__Problem to work on__
Except for images, print the whole listing verbatim.

__Available records__
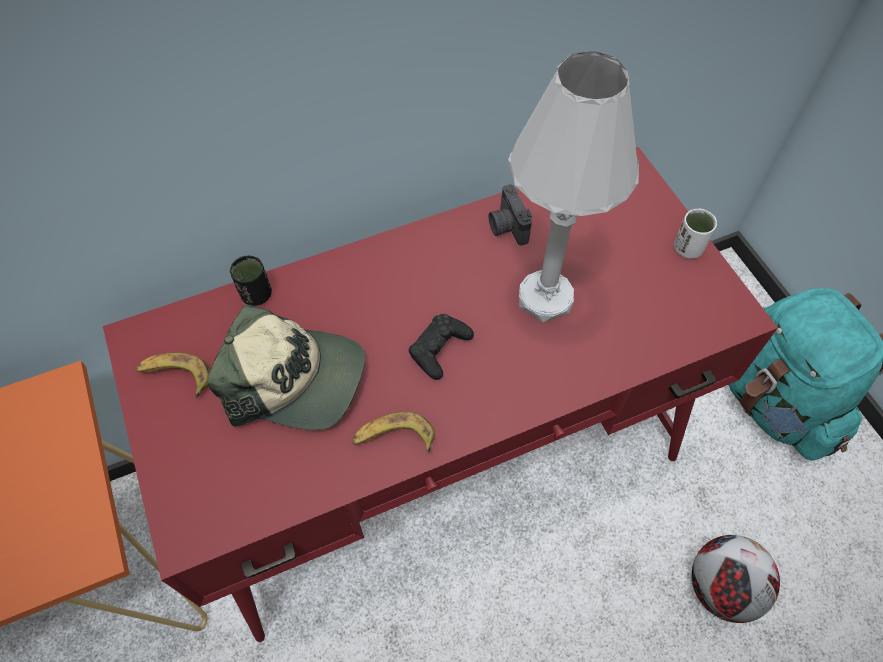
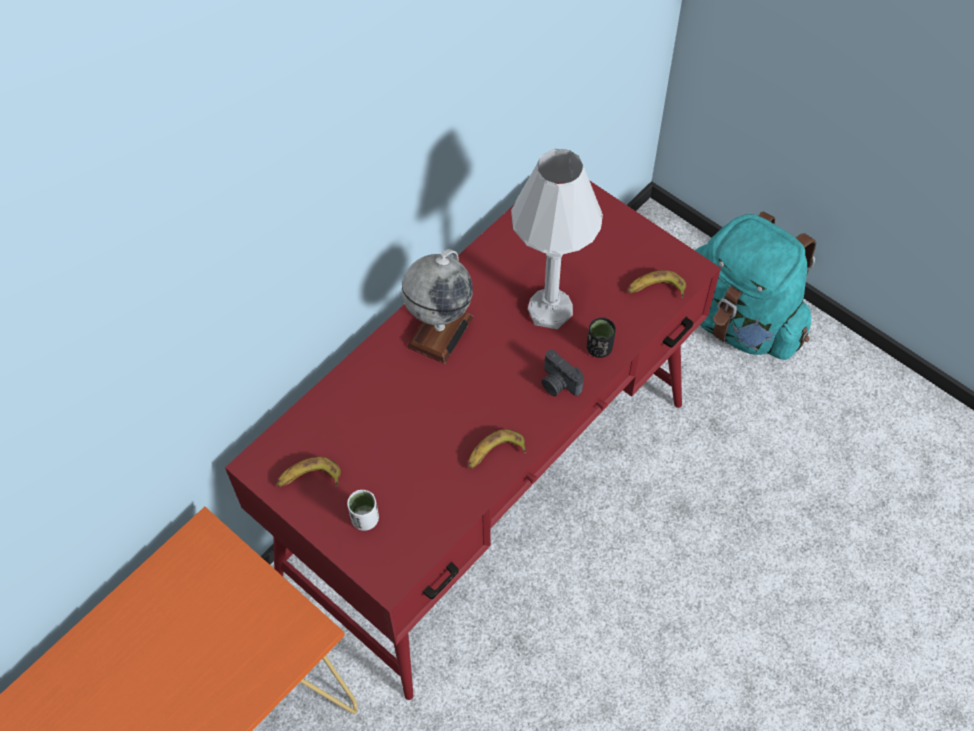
camera: 25 degrees left, 0 degrees up
cap [208,304,365,430] -> none
black cup [230,255,272,306] -> black cup moved to [587,318,616,358]
black game controller [409,314,474,380] -> none
camera [489,184,532,245] -> camera moved to [541,349,584,396]
white cup [674,209,717,259] -> white cup moved to [347,490,379,531]
football [691,535,780,623] -> none
none -> globe [402,249,473,364]
none -> banana [628,270,686,298]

__Output__
camera: 25 degrees left, 0 degrees up
cap [208,304,365,430] -> none
black cup [230,255,272,306] -> black cup moved to [587,318,616,358]
black game controller [409,314,474,380] -> none
camera [489,184,532,245] -> camera moved to [541,349,584,396]
white cup [674,209,717,259] -> white cup moved to [347,490,379,531]
football [691,535,780,623] -> none
none -> globe [402,249,473,364]
none -> banana [628,270,686,298]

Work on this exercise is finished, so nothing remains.